* TASKS AND EXERCISES
- a) Decide whether each statement agrees with the Albright v. State opinion below: (i) The three robbed stores were in Henry County. (ii) Police caught the SUV's occupants after it crashed into a tree. (iii) Chaunya Albright told police she had left her keys in the vehicle. Give yes or no for each, with the words from the opinion that settle it.
- b) Extend the Albright v. State court opinion below, starting right after its last sentence.

* TEXT EXTRACT
* * * * * * *

Case Law Albright v. State

Albright v. State

Document Cited Authorities (38) Cited in (11) Related

Cara Clark, for Appellant.

Sharon Lee Hopkins ADA, Duluth, Darius T. Pattillo, for Appellee.

Hodges, Judge.

Following a jury trial, Kerry Albright was convicted of two counts of armed robbery and one count of possession of an illegal weapon.1 He appeals from the trial court’s denial of his amended motion for new trial, arguing that the trial court erred in (1) admitting cell phone location data and related expert testimony; (2) rejecting his Batson challenge to the State’s peremptory jury strikes; and (3) admitting other acts evidence. He additionally contends that his trial counsel rendered ineffective assistance. We find no reversible error.

Viewed in the light most favorable to the verdict, see Cooper v. State , 306 Ga. 547, 549, 832 S.E.2d 382 (2019), the record shows that on March 7, March 9, and April 3, 2013, three Dollar General stores in Henry County were robbed at gunpoint. The robberies had similar modus operandi. Two or three masked black men with guns entered the stores near closing time, locked the door behind them, held the employees and customers hostage, emptied cash drawers and safes into a bag, took the victims’ phones and wallets, and left.

During the last robbery, a customer attempting to open the store’s locked door saw an employee who appeared to be in distress and called the police. The robbers had left the store by the time police arrived, but one victim saw a gold SUV driving by, recognized it as belonging to the robbers, and called out to police, "that’s him, that’s him."

Police gave chase for approximately 10 miles, but the SUV did not stop even when officers activated their blue lights. The SUV, which was a gold GMC Envoy, then crashed into a tree. By the time police approached the vehicle, the occupants had fled, leaving the driver’s side door ajar and only a strong odor of burnt marijuana behind. Officers were unable to track whoever was in the vehicle.

Around this time, police received a call from Chaunya Albright reporting that her GMC Envoy had been stolen. When asked when the theft occurred, she first told the police 11 a.m., then said 10 p.m. She told police that she left her keys in the vehicle, but refused to cooperate when police tried to verify whether the vehicle had been stolen or merely loaned out. An officer went to her house and realized that the stolen Envoy matched the description of the Envoy involved in the armed robberies. While the officer was talking to her, her cell phone kept ringing. She told the officer that she did not know who the caller was, and gave the phone to the officer. The caller, a male, refused to identify himself but asked to speak to his wife. At trial, Chaunya Albright testified that the caller was her then-husband, Kerry Albright, who kept asking why police were harassing them.

The officer noted the number that the call was coming from, and tracked it to Albright’s girlfriend, Regina Gipson. The police began an investigation, submitted a probable cause affidavit, and got court orders to retrieve phone call data records related to the Albrights’ phones and Gipson’s phone. Police also got an arrest warrant for the armed robberies. An officer then used a software program called PenLink, as well as Google Earth, to plot mobile tower locations and identify which towers were near the location of the phone Albright was using, near the three Dollar Generals and during the high-speed chase.

* * * * * * *

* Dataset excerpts
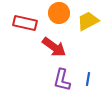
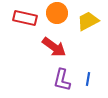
orange circle: moved 2 px left
red rectangle: moved 5 px up
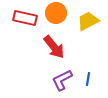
orange circle: moved 1 px left
red arrow: rotated 15 degrees clockwise
purple L-shape: rotated 50 degrees clockwise
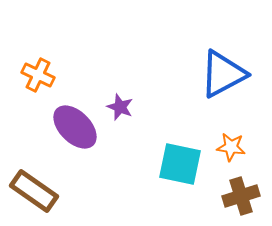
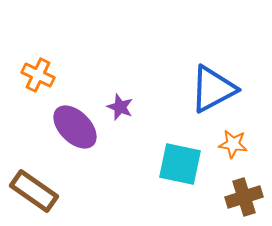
blue triangle: moved 10 px left, 15 px down
orange star: moved 2 px right, 3 px up
brown cross: moved 3 px right, 1 px down
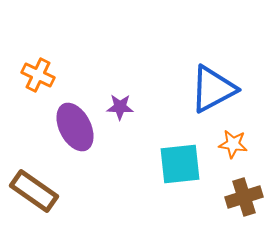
purple star: rotated 20 degrees counterclockwise
purple ellipse: rotated 18 degrees clockwise
cyan square: rotated 18 degrees counterclockwise
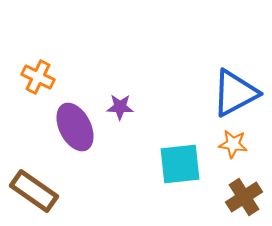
orange cross: moved 2 px down
blue triangle: moved 22 px right, 4 px down
brown cross: rotated 15 degrees counterclockwise
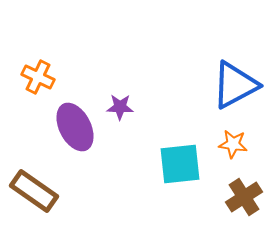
blue triangle: moved 8 px up
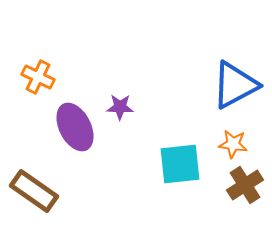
brown cross: moved 1 px right, 12 px up
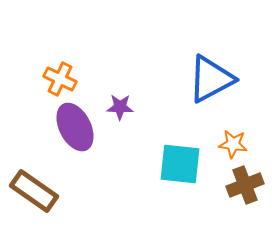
orange cross: moved 22 px right, 2 px down
blue triangle: moved 24 px left, 6 px up
cyan square: rotated 12 degrees clockwise
brown cross: rotated 12 degrees clockwise
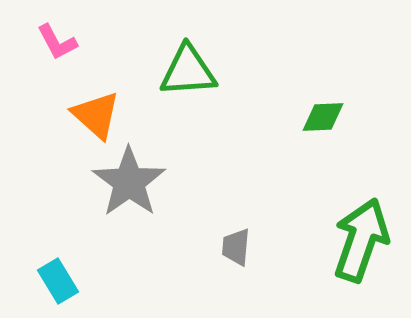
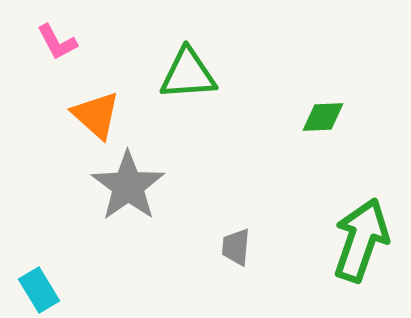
green triangle: moved 3 px down
gray star: moved 1 px left, 4 px down
cyan rectangle: moved 19 px left, 9 px down
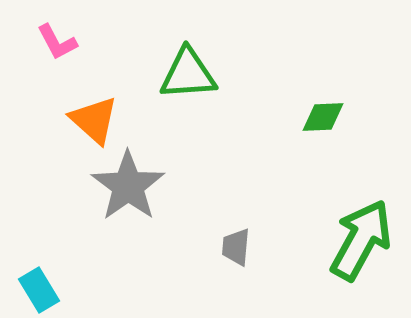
orange triangle: moved 2 px left, 5 px down
green arrow: rotated 10 degrees clockwise
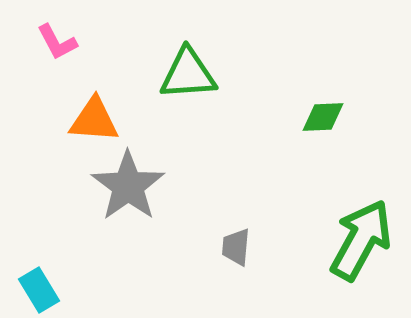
orange triangle: rotated 38 degrees counterclockwise
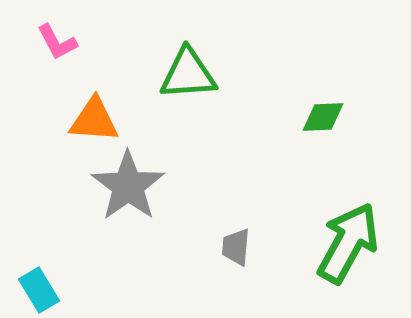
green arrow: moved 13 px left, 3 px down
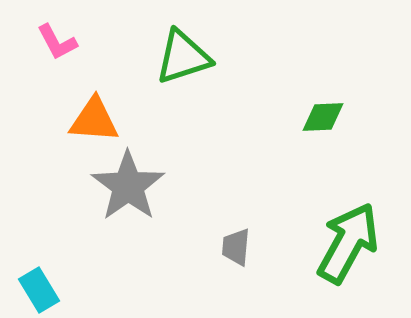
green triangle: moved 5 px left, 17 px up; rotated 14 degrees counterclockwise
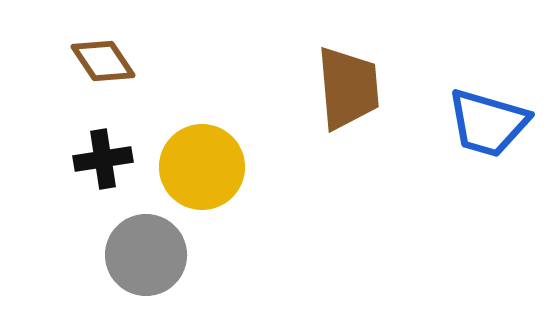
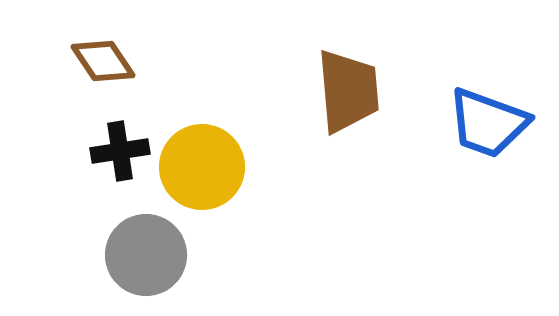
brown trapezoid: moved 3 px down
blue trapezoid: rotated 4 degrees clockwise
black cross: moved 17 px right, 8 px up
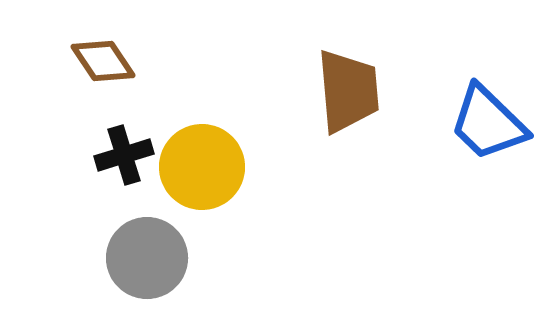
blue trapezoid: rotated 24 degrees clockwise
black cross: moved 4 px right, 4 px down; rotated 8 degrees counterclockwise
gray circle: moved 1 px right, 3 px down
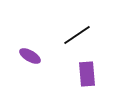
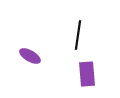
black line: moved 1 px right; rotated 48 degrees counterclockwise
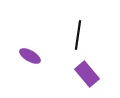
purple rectangle: rotated 35 degrees counterclockwise
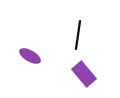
purple rectangle: moved 3 px left
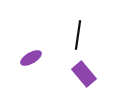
purple ellipse: moved 1 px right, 2 px down; rotated 60 degrees counterclockwise
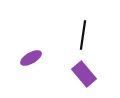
black line: moved 5 px right
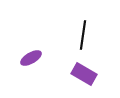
purple rectangle: rotated 20 degrees counterclockwise
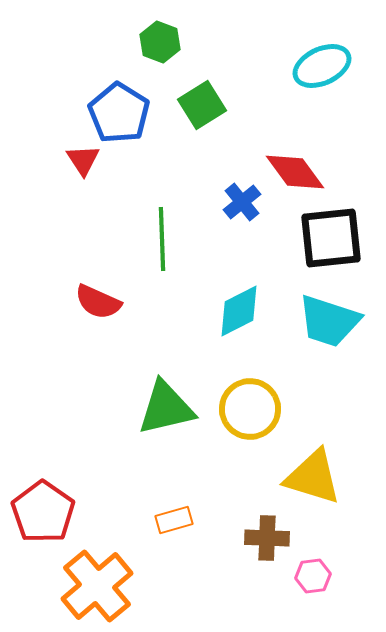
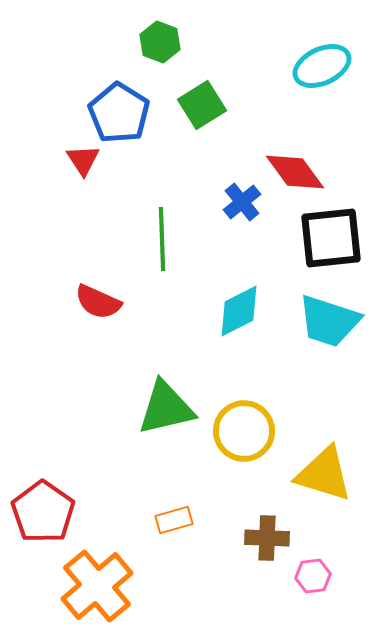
yellow circle: moved 6 px left, 22 px down
yellow triangle: moved 11 px right, 3 px up
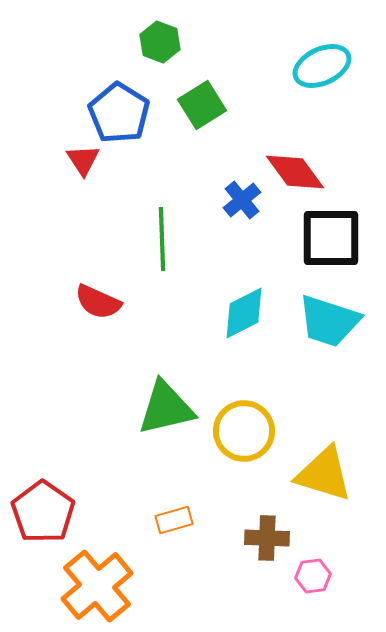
blue cross: moved 2 px up
black square: rotated 6 degrees clockwise
cyan diamond: moved 5 px right, 2 px down
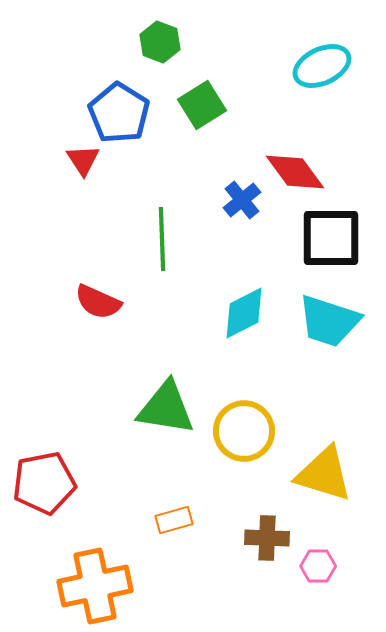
green triangle: rotated 22 degrees clockwise
red pentagon: moved 1 px right, 29 px up; rotated 26 degrees clockwise
pink hexagon: moved 5 px right, 10 px up; rotated 8 degrees clockwise
orange cross: moved 2 px left; rotated 28 degrees clockwise
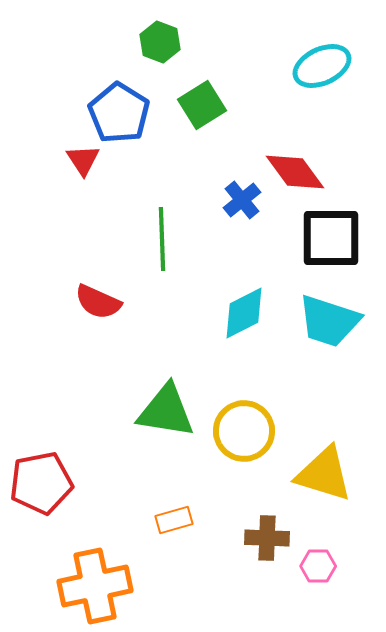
green triangle: moved 3 px down
red pentagon: moved 3 px left
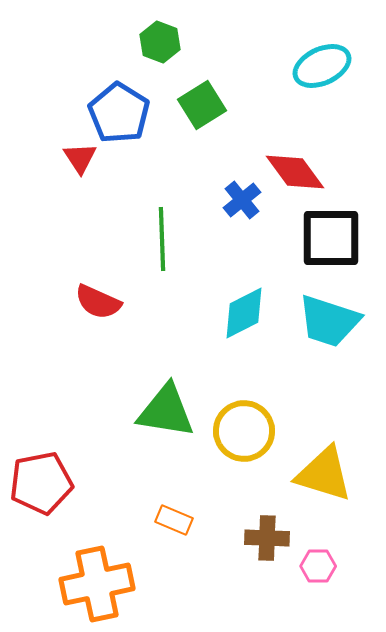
red triangle: moved 3 px left, 2 px up
orange rectangle: rotated 39 degrees clockwise
orange cross: moved 2 px right, 2 px up
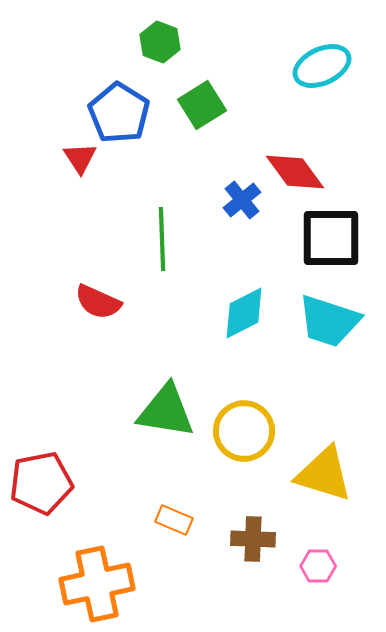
brown cross: moved 14 px left, 1 px down
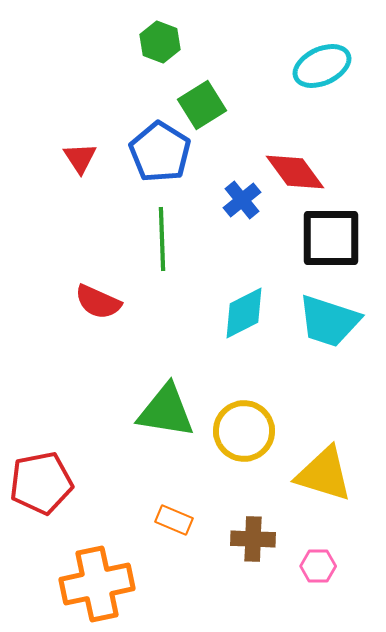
blue pentagon: moved 41 px right, 39 px down
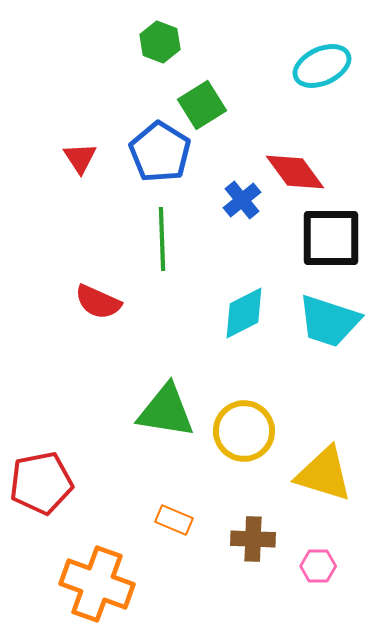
orange cross: rotated 32 degrees clockwise
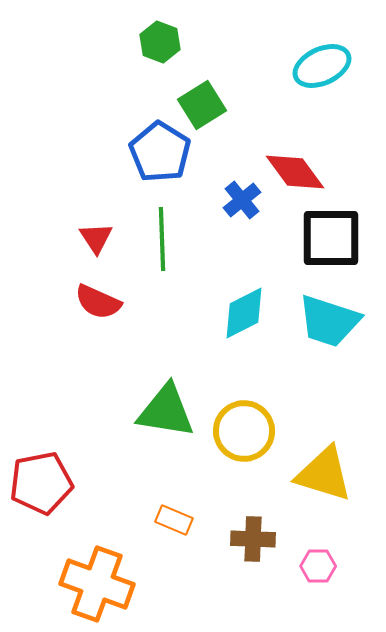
red triangle: moved 16 px right, 80 px down
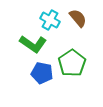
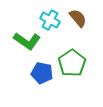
green L-shape: moved 6 px left, 3 px up
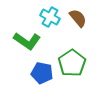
cyan cross: moved 3 px up
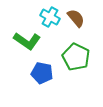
brown semicircle: moved 2 px left
green pentagon: moved 4 px right, 6 px up; rotated 12 degrees counterclockwise
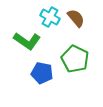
green pentagon: moved 1 px left, 2 px down
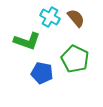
green L-shape: rotated 16 degrees counterclockwise
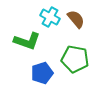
brown semicircle: moved 1 px down
green pentagon: rotated 16 degrees counterclockwise
blue pentagon: rotated 30 degrees counterclockwise
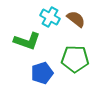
brown semicircle: rotated 12 degrees counterclockwise
green pentagon: rotated 8 degrees counterclockwise
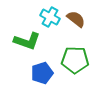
green pentagon: moved 1 px down
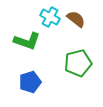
green pentagon: moved 3 px right, 3 px down; rotated 16 degrees counterclockwise
blue pentagon: moved 12 px left, 9 px down
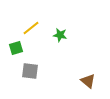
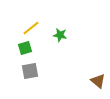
green square: moved 9 px right
gray square: rotated 18 degrees counterclockwise
brown triangle: moved 10 px right
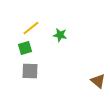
gray square: rotated 12 degrees clockwise
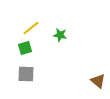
gray square: moved 4 px left, 3 px down
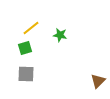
brown triangle: rotated 35 degrees clockwise
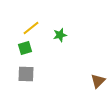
green star: rotated 24 degrees counterclockwise
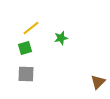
green star: moved 1 px right, 3 px down
brown triangle: moved 1 px down
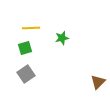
yellow line: rotated 36 degrees clockwise
green star: moved 1 px right
gray square: rotated 36 degrees counterclockwise
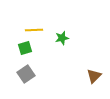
yellow line: moved 3 px right, 2 px down
brown triangle: moved 4 px left, 6 px up
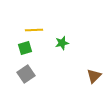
green star: moved 5 px down
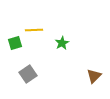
green star: rotated 16 degrees counterclockwise
green square: moved 10 px left, 5 px up
gray square: moved 2 px right
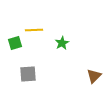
gray square: rotated 30 degrees clockwise
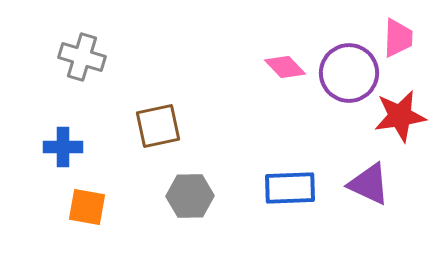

* * * * * * *

* PER-TASK OUTPUTS
- a)
(i) Yes: "three Dollar General stores in Henry County were robbed at gunpoint"
(ii) No: "Officers were unable to track whoever was in the vehicle."
(iii) Yes: "She told police that she left her keys in the vehicle"

- b)
Several months after the robberies, in July 2013, an officer who knew about the outstanding arrest warrants for the robberies recognized Albright driving the Envoy and arrested him. Following his conviction, Albright filed the instant appeal. He does not contest the sufficiency of the evidence.

1. Albright first contends that the trial court erred in admitting the cell site location information ("CSLI") compiled by the police, and related testimony. In connection with this contention, Albright additionally argues that his trial counsel rendered ineffective assistance. We disagree.

The admission of evidence rests within the trial court’s sound discretion, and will not be disturbed on appeal absent an abuse of that discretion. Horton v. State , 269 Ga. App. 407, 409 (1), 604 S.E.2d 273 (2004).

(a) Albright first argues that the CSLI should have been suppressed under the Fourth Amendment. This argument has been waived.

The record shows that Albright’s counsel first raised what she called something "akin to a motion to suppress" three days after the trial had started. Her argument, however, focused almost exclusively on whether the facts presented by law enforcement were sufficient to justify the court orders used to get CSLI records from cell phone companies. Albright’s counsel stated that she was raising this challenge even though she had no knowledge of what information various judges had received before signing the orders. The State pointed out that Albright’s lawyer had had copies of the orders since 2014 or 2015, several years before the 2017 trial, and trial counsel acknowledged this.

The trial court then heard testimony from law enforcement officers about, as Albright’s trial counsel characterized it, "the issue of whether there [were] ... reasonable articulable facts presented to the judges in order to get those orders signed." Prior to and during this testimony, the trial court twice asked Albright’s counsel if she was raising a Fourth Amendment argument, as opposed to arguing only that the facts underlying the orders were insufficient. Counsel specifically told the trial court she was not raising constitutional challenges. In one instance, after the State raised the issue of the Fourth Amendment, the trial court said, "I don’t understand that [Albright is] claiming any constitutional violation, [he is] claiming that the statute requiring [a factual] showing before the issuance of the court order/subpoena was not made. Is that right Ms. Lewis [Albright’s trial counsel]?" To which trial counsel responded, "That’s correct , Your Honor." (Emphasis supplied.) The trial court then found that the facts presented in seeking the orders were specific and articulable enough to show that the records sought were relevant and material to the ongoing investigation.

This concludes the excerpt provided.